Craft:zine recently had an article warning all of us crafters about people like these. You knit them a hat for a present. They look at you oddly and sort of say thank you, but look disappointed. "Oh," you say. "I knit them a hat. They must not like hats. I will knit them gloves - they will love gloves!" and you knit them gloves. They look at you oddly and sort of say thank you, but look disappointed. Rinse-repeat ad nauseum.

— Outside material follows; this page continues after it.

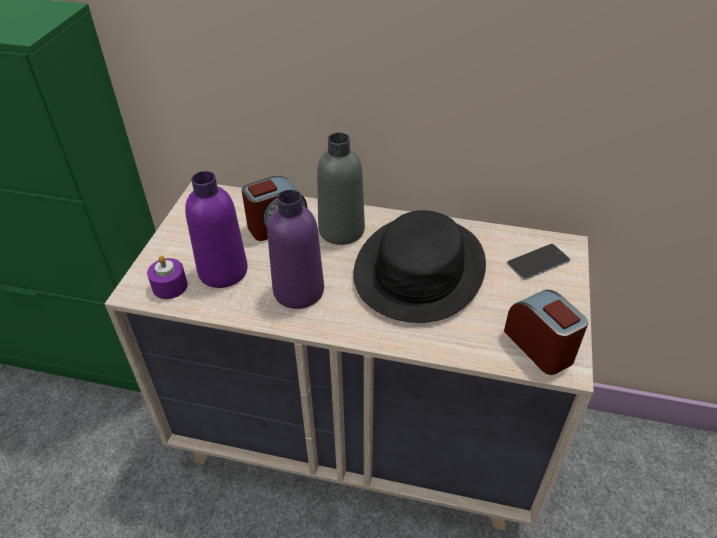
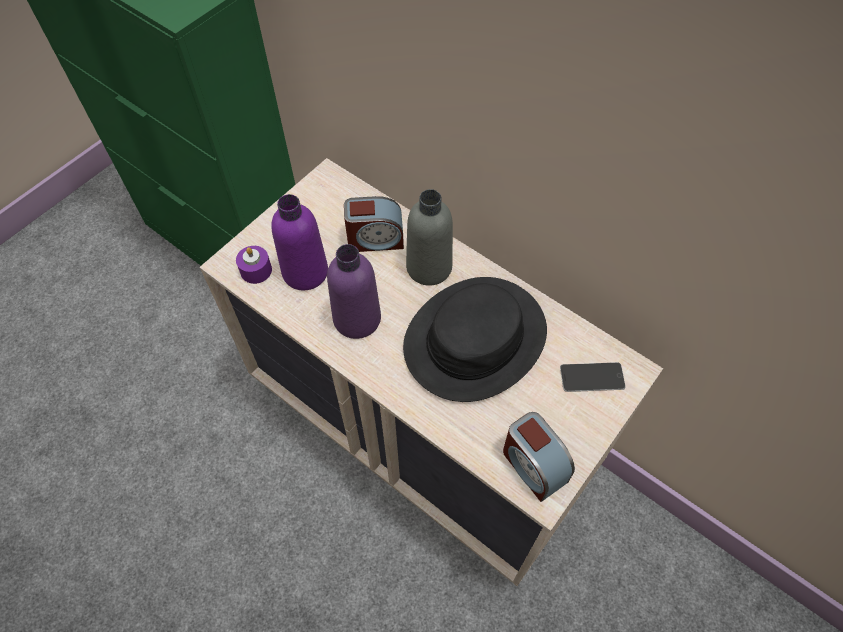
camera: 25 degrees right, 15 degrees up
alarm clock [504,290,588,375] -> alarm clock turned 150 degrees clockwise [503,412,575,502]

...there are two kinds of people in the world: the knit-worthy and the hopelessly knit-immune...The knit-immune are exactly who we want especially to knit things for. Knitters feel sadness for these folk, and in our hearts we're all on a conversion mission: we don't want everyone to knit, but we do want them all to respect it.
You can remove "knit" and put in baked goods. Hand-sewn blankets. Homemade soap, cards, papercraft, toys - you name it. I want these people to understand it's not the same. I'm not making this gift to save some money. I've actually spent less money on a t-shirt for the baby. The time and energy spent making something special and unique is the important part. Instead of a piece of fabric made and sewn by some unknown hand possibly in another country I've spent hours looping yarn over needles, each time thinking about how cute he'll look in his final gift. Some people will never get that, and for them - well, there's Target.
 Pearl-McPhee, Stephanie. "To Knit or Not." Craft 9 (2008): 62.